[[ Task material, beginning ]]

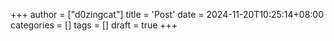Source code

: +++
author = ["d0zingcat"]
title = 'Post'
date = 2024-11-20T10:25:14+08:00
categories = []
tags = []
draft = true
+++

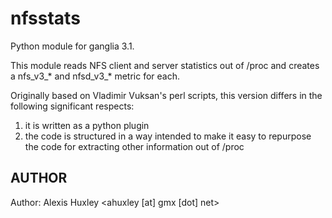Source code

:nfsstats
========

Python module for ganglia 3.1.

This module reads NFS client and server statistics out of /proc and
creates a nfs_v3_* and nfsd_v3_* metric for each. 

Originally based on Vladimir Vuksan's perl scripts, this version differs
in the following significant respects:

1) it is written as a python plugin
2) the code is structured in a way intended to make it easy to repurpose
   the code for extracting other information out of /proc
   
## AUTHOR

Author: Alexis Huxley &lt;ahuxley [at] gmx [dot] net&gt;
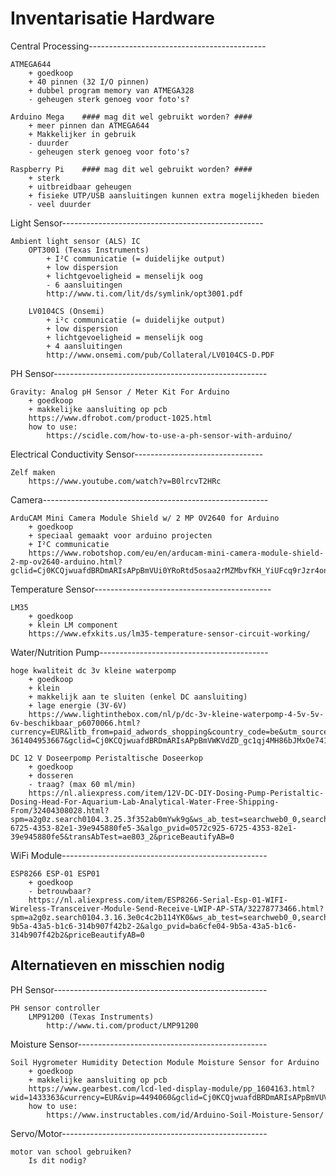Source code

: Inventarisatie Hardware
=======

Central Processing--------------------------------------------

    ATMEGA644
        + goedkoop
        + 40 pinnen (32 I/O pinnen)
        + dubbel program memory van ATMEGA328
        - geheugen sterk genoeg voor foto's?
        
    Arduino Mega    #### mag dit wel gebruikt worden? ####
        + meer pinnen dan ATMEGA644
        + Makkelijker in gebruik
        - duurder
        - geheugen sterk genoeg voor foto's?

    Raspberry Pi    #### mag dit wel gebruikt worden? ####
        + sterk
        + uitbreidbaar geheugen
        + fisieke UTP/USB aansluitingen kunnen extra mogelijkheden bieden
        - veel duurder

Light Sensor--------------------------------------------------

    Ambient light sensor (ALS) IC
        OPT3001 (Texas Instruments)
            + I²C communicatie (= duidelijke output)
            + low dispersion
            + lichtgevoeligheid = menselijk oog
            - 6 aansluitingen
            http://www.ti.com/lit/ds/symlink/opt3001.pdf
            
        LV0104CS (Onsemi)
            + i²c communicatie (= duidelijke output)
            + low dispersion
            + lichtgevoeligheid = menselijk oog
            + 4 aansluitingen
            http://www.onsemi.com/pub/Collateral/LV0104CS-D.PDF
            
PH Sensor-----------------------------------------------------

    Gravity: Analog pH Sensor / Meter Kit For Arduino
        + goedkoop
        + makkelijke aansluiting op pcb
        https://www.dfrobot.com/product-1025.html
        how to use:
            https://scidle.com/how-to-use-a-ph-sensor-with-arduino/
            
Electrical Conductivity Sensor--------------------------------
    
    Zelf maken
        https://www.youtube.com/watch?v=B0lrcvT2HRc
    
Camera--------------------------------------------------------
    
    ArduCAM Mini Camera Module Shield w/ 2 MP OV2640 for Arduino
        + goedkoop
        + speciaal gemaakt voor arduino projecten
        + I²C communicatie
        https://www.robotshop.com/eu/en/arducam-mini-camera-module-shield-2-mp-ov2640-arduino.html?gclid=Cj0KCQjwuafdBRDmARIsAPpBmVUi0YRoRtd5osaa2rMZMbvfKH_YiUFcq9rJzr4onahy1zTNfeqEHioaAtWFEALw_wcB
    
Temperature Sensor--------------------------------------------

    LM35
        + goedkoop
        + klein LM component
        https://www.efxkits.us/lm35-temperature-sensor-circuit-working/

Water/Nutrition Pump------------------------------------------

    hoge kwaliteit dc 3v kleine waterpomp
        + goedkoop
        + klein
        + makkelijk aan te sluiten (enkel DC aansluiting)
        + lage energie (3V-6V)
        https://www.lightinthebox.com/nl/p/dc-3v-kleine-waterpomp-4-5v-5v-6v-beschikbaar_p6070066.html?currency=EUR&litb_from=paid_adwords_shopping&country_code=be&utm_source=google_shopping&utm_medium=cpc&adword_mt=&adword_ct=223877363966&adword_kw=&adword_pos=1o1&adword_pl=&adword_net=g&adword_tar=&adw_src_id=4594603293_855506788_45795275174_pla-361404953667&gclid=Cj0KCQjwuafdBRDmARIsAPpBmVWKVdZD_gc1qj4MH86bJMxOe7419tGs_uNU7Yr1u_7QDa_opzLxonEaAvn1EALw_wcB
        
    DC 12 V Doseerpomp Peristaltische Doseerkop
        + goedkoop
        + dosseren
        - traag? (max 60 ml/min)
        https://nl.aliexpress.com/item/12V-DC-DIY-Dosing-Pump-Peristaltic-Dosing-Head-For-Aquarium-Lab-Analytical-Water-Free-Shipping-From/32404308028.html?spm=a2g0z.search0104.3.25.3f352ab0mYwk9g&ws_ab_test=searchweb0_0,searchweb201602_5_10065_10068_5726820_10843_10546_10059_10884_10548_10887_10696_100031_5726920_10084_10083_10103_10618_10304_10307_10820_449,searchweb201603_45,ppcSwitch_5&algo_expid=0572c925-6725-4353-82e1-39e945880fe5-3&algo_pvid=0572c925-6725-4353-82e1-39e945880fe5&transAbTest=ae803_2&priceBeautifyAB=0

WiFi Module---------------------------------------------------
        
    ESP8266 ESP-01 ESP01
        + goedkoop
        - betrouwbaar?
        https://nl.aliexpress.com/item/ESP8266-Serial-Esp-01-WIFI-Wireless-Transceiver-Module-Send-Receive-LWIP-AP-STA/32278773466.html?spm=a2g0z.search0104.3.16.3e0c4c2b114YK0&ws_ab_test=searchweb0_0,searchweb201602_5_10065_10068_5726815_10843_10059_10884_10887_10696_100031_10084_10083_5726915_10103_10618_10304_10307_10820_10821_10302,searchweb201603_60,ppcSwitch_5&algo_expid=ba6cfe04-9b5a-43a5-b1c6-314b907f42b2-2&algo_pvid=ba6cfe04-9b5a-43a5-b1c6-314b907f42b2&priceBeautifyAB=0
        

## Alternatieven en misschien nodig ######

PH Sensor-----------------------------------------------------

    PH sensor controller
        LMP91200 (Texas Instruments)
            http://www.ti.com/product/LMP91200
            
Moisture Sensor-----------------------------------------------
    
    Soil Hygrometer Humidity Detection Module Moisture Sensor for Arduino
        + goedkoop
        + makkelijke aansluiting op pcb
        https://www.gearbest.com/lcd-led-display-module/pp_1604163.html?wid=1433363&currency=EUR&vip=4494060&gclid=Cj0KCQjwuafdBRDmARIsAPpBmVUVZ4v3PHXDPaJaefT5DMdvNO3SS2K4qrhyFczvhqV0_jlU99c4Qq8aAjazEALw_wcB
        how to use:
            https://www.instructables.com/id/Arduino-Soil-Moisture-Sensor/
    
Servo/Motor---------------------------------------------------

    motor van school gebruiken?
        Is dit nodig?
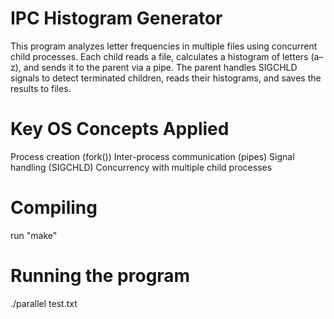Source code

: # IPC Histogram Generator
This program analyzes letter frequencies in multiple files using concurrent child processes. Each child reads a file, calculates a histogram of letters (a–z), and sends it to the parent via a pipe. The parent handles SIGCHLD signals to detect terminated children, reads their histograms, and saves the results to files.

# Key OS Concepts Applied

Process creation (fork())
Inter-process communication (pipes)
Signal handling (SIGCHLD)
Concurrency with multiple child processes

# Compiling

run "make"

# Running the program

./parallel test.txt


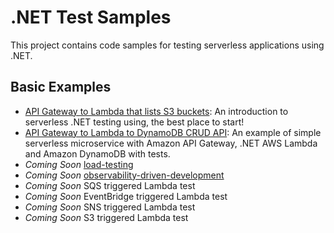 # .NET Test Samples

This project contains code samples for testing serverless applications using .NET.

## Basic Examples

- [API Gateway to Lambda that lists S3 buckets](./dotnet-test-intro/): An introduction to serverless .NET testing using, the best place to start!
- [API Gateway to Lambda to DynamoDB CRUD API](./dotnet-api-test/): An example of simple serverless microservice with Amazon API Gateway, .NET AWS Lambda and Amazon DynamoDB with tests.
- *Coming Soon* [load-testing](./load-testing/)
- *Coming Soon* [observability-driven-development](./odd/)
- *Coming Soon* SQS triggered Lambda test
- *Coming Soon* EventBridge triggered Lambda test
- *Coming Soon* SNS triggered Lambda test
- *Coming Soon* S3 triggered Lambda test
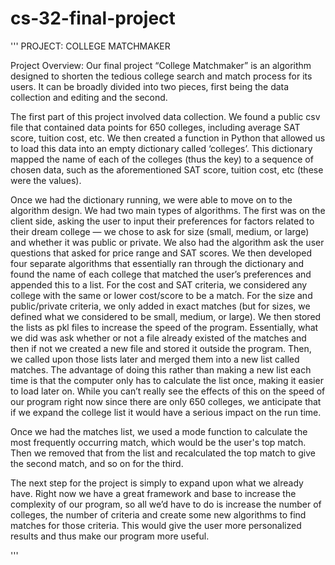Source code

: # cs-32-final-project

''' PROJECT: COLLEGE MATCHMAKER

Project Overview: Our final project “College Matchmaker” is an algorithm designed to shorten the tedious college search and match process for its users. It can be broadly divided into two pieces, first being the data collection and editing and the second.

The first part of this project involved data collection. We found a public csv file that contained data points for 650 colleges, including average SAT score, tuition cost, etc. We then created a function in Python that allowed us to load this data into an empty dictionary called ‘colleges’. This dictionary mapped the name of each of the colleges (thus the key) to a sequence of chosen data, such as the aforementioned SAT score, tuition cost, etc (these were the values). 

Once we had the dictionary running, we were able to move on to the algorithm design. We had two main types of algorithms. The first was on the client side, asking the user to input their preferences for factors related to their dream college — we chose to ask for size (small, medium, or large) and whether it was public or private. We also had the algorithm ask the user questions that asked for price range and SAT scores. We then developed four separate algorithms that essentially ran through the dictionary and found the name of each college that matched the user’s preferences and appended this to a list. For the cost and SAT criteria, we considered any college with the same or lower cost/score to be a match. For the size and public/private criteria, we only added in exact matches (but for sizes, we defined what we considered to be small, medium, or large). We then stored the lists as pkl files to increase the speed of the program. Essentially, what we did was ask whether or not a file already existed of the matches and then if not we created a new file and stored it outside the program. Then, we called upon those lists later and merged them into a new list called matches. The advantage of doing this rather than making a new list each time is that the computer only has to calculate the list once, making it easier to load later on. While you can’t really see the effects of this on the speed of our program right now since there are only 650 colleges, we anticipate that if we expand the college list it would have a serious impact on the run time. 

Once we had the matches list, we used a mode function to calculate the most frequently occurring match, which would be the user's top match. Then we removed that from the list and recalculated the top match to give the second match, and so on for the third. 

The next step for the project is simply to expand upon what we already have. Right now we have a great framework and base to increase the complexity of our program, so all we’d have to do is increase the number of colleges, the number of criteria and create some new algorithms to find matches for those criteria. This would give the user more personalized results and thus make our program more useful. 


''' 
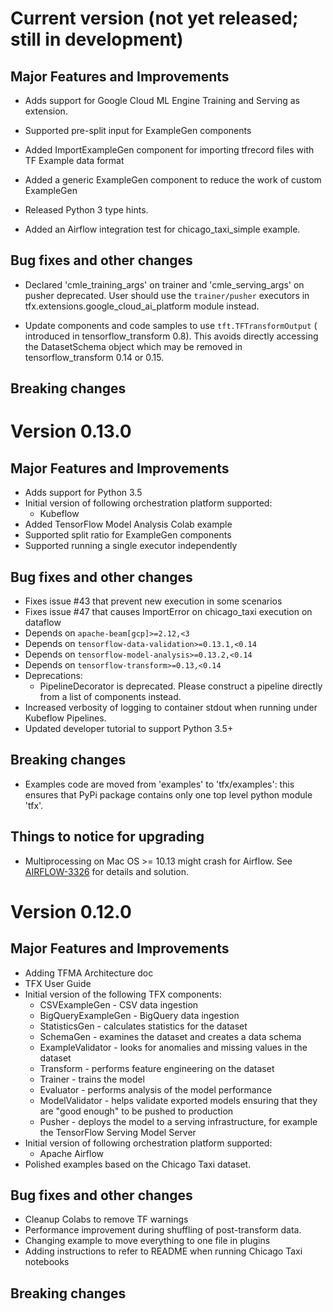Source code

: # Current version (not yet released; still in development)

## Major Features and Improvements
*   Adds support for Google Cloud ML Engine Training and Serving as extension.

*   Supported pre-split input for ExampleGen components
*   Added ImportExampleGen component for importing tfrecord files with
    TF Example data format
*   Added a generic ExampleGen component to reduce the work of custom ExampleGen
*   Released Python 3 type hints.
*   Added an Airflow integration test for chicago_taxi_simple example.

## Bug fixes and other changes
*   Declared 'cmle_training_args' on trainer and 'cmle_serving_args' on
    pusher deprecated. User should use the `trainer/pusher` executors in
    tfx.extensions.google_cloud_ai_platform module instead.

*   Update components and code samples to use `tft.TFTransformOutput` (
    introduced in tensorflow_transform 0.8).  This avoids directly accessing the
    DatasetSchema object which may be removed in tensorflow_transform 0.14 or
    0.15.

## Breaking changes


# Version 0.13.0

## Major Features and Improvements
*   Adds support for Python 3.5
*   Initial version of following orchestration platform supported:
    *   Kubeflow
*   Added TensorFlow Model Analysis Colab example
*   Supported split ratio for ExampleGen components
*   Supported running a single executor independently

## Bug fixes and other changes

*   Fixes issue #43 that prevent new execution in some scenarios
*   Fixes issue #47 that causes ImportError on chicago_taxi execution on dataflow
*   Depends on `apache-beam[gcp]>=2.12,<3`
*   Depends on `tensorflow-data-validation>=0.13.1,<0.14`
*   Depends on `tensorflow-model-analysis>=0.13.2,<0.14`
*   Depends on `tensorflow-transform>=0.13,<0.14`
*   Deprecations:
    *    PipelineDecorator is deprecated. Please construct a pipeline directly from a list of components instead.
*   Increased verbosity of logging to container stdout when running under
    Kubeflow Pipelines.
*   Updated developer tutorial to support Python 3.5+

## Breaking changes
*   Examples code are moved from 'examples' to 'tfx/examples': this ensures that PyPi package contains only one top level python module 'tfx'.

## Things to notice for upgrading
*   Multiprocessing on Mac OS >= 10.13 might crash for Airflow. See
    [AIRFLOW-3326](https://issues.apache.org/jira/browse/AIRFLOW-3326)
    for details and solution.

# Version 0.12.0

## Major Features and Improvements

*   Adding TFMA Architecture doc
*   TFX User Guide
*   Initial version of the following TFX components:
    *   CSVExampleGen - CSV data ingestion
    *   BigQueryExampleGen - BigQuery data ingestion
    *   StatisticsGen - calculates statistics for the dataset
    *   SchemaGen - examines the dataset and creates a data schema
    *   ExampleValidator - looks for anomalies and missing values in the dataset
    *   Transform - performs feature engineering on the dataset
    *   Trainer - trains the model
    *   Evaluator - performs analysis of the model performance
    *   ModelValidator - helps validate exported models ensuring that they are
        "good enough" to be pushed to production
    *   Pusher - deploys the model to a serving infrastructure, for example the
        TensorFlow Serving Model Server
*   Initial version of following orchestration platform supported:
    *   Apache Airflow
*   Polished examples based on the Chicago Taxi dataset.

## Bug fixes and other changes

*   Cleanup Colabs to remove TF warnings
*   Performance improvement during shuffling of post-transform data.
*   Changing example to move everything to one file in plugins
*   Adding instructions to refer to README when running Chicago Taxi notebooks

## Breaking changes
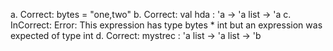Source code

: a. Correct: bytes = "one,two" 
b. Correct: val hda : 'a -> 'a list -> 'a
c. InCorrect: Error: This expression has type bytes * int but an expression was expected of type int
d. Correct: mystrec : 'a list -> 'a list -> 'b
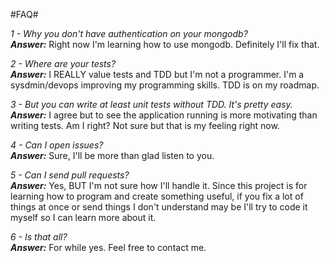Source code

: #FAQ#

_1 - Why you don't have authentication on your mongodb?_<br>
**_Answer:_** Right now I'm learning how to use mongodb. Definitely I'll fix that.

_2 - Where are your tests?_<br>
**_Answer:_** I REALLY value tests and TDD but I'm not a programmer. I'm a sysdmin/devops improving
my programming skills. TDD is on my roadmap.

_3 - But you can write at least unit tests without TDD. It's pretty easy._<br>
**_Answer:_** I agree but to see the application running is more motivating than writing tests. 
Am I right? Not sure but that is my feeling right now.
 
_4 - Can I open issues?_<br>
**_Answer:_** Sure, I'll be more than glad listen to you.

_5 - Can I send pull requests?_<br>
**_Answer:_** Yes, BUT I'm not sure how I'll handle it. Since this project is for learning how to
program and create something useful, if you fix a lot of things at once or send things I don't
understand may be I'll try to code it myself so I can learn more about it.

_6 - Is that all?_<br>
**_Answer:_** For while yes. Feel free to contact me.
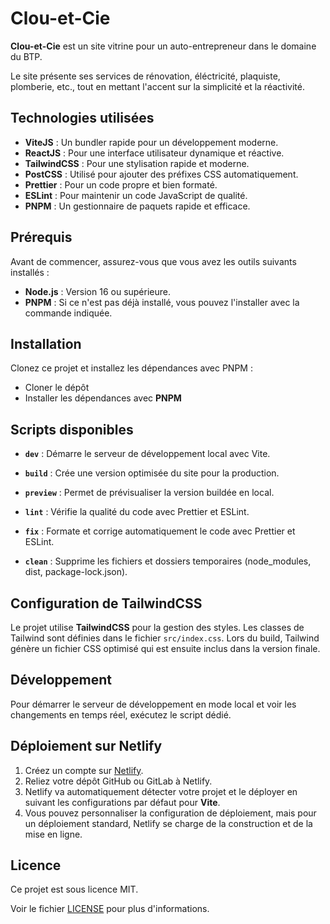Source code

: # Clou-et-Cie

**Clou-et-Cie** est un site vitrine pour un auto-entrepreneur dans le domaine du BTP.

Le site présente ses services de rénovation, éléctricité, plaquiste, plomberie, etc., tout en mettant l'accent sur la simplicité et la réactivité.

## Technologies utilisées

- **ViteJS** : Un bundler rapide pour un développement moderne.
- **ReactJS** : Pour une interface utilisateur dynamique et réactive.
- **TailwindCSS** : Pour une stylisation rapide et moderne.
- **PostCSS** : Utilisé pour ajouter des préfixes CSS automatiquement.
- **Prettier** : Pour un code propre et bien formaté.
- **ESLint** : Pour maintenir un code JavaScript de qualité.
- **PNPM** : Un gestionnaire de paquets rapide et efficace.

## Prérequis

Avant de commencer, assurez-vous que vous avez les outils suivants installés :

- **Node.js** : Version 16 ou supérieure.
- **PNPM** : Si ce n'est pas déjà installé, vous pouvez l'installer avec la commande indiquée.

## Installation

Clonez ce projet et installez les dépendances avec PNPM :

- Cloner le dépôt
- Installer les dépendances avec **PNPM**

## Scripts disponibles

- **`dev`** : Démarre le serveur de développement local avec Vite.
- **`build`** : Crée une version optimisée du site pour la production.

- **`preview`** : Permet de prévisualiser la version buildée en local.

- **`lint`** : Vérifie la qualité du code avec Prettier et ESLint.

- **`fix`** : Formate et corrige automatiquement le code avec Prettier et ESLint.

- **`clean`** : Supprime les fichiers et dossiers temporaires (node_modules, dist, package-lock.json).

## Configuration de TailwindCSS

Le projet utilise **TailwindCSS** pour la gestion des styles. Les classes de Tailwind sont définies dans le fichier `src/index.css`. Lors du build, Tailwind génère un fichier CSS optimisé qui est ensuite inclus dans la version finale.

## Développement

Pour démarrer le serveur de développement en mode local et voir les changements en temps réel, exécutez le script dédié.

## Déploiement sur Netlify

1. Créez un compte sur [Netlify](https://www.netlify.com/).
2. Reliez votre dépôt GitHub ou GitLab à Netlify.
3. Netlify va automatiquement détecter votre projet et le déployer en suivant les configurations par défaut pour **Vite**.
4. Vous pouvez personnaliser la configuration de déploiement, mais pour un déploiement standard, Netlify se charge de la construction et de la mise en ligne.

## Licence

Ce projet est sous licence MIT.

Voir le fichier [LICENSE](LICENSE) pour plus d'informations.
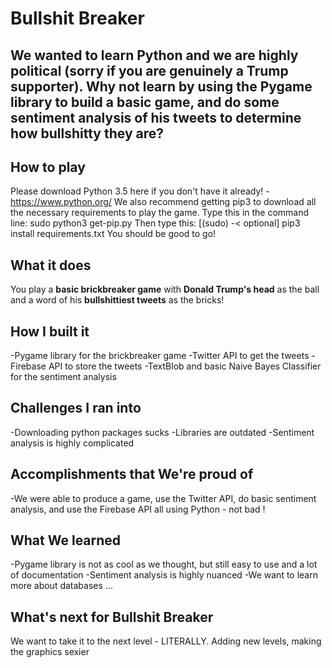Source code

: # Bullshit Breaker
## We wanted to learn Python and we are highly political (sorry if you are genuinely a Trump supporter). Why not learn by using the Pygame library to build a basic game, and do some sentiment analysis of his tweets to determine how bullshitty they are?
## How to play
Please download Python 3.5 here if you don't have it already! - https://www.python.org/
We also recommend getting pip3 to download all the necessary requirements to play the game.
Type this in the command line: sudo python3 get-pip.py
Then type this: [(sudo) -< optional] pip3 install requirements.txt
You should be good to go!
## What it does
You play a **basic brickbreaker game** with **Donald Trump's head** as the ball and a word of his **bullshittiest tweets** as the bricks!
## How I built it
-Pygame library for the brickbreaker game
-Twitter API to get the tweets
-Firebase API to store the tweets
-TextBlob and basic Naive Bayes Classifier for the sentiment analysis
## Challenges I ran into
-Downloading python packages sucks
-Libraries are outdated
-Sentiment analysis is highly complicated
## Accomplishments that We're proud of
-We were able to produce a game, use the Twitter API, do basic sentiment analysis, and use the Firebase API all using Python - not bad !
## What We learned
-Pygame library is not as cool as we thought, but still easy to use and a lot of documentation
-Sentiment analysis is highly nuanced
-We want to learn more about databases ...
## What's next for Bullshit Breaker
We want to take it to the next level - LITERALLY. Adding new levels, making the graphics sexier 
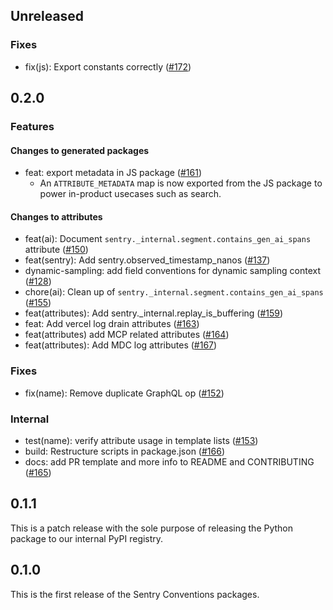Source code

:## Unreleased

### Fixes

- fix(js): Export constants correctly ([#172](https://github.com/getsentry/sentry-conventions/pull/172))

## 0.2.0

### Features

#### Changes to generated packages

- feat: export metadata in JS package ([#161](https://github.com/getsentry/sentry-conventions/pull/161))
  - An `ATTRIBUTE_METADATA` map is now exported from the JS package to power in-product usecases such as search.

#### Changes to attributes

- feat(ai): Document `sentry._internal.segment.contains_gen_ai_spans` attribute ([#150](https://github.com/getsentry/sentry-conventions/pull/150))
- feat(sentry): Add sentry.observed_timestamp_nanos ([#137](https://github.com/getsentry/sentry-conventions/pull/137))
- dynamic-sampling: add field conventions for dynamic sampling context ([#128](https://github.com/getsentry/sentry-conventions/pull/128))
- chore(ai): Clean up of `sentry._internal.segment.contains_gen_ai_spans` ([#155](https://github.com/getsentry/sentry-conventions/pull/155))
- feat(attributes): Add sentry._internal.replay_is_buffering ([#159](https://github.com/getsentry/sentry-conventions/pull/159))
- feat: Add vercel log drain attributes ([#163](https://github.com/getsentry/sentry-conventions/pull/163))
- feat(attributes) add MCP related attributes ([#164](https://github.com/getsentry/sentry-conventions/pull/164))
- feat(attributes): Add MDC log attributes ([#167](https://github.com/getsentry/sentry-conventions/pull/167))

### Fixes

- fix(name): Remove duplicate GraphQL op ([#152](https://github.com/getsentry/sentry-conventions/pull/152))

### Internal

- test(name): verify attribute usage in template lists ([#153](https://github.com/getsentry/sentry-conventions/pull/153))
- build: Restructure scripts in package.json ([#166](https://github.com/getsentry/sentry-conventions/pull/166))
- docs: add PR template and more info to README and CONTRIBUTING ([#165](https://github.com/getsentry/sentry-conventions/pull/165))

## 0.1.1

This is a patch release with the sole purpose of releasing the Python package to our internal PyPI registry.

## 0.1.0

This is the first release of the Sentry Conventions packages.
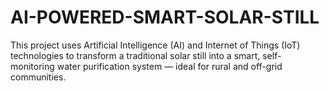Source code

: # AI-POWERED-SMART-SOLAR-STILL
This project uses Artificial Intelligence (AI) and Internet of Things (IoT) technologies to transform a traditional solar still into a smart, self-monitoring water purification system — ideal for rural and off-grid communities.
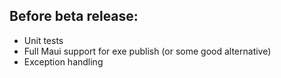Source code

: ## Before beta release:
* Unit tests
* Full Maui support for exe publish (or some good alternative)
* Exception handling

[[ Task material, end ]]

Starting at the first line of the records and stopping after the line with "creates a nfs_v3_*", copy each line exactly; pictures stay out.

Source code

: +++
author = ["d0zingcat"]
title = 'Post'
date = 2024-11-20T10:25:14+08:00
categories = []
tags = []
draft = true
+++

Source code

:nfsstats
========

Python module for ganglia 3.1.

This module reads NFS client and server statistics out of /proc and
creates a nfs_v3_* and nfsd_v3_* metric for each. 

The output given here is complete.